Erano quasi le tre, questa notte, quando sono entrato in
quel bar. O forse non c’era per niente, il tempo, a quell’ora, in quel luogo.
Avevo girato a lungo prima, invano, intorno al vecchio edificio, alla ricerca
di qualche apertura dalla quale poter addentrarmi.
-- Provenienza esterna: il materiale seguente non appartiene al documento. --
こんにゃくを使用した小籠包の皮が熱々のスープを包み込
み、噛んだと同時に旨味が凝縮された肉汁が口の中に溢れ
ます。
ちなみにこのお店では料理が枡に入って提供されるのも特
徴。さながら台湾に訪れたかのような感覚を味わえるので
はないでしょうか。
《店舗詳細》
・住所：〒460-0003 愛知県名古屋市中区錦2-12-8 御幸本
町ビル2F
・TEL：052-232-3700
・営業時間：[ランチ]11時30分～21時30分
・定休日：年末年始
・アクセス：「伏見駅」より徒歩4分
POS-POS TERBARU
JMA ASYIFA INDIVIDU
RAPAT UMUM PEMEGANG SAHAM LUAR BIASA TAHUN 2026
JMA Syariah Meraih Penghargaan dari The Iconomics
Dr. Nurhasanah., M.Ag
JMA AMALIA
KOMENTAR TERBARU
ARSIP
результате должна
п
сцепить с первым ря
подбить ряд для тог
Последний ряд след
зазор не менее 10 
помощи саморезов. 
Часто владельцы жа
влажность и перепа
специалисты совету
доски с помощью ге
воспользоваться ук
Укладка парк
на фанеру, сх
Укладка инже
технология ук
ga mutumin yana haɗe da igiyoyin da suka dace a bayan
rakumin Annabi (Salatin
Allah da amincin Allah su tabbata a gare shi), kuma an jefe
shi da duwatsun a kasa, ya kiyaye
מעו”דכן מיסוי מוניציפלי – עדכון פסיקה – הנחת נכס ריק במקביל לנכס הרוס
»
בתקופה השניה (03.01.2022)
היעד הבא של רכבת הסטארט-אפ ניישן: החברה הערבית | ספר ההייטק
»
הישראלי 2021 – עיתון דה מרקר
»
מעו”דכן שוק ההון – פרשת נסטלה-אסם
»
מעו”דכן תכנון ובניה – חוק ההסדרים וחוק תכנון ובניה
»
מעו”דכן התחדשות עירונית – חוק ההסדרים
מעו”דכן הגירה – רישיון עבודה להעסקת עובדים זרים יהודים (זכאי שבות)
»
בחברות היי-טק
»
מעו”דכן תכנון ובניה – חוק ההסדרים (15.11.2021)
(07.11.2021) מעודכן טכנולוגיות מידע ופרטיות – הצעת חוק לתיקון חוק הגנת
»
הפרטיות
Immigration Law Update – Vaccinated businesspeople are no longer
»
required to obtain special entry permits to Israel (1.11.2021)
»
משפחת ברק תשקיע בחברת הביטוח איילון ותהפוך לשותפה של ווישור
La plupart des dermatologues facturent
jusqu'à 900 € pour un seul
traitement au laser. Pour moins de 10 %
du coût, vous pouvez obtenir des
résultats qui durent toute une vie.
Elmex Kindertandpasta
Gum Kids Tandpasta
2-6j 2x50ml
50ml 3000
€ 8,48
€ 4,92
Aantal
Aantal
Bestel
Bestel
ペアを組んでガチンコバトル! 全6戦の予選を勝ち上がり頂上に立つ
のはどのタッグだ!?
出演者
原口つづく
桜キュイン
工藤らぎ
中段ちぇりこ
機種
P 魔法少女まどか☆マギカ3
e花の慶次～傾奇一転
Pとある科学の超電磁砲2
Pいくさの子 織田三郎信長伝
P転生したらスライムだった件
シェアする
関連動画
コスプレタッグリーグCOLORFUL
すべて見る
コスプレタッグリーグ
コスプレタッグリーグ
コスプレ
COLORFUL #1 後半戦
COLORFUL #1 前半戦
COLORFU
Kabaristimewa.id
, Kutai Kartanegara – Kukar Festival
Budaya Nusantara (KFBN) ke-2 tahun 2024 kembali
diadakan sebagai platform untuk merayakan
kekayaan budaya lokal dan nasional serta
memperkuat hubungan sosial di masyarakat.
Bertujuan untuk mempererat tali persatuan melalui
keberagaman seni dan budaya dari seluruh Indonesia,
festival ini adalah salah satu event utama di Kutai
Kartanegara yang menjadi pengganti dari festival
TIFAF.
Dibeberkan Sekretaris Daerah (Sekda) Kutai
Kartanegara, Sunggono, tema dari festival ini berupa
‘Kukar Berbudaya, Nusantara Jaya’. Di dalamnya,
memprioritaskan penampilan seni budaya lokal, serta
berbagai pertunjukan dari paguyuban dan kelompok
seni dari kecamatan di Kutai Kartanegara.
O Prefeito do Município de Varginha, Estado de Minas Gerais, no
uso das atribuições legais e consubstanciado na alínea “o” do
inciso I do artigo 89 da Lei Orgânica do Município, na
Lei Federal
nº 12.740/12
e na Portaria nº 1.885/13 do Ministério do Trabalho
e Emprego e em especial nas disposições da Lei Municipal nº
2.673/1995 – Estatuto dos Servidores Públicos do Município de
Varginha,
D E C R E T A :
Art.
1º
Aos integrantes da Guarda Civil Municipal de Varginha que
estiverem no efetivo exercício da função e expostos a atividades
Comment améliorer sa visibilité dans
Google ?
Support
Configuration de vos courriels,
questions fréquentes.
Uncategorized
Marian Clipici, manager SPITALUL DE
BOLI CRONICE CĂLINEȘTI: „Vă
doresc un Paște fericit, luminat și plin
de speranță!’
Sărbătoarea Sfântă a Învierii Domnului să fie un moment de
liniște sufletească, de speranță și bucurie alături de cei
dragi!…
Avevo bussato, sempre troppo
timidamente, a diverse porte e finestre, sempre inutilmente. Infine ce l’avevo
fatta e finalmente, adesso, mi trovavo al suo interno. Era così oscuro, così
annebbiato dal fumo, l’ambiente. Era così accentuato il mio sentimento di
solitudine.
Per un silenzioso accordo preso con me stesso, avevo deciso di
andarci per poter osservare più da vicino la mia follia, dare una seppur
approssimativa sistemazione a qualcuna delle mie tante incertezze: “para arreglar el mundo solo sirven tres
cervezas” – diceva qualcuno – tre birre possono riordinare le cose del
mondo…: io desideravo soltanto chiedere
un rum – quello preferito dal mio amico Montero, o anche da Lionel Dobie;
riconoscere il volto di qualche vecchio amico, condividere con discrezione le
sue rispettive, silenziose introspezioni: ci sono angosce la cui pressione si
indebolisce con gli opportuni silenzi di certi momenti. Senza saperlo, ero alla
ricerca di uno di quei momenti. Uno di quei rari momenti.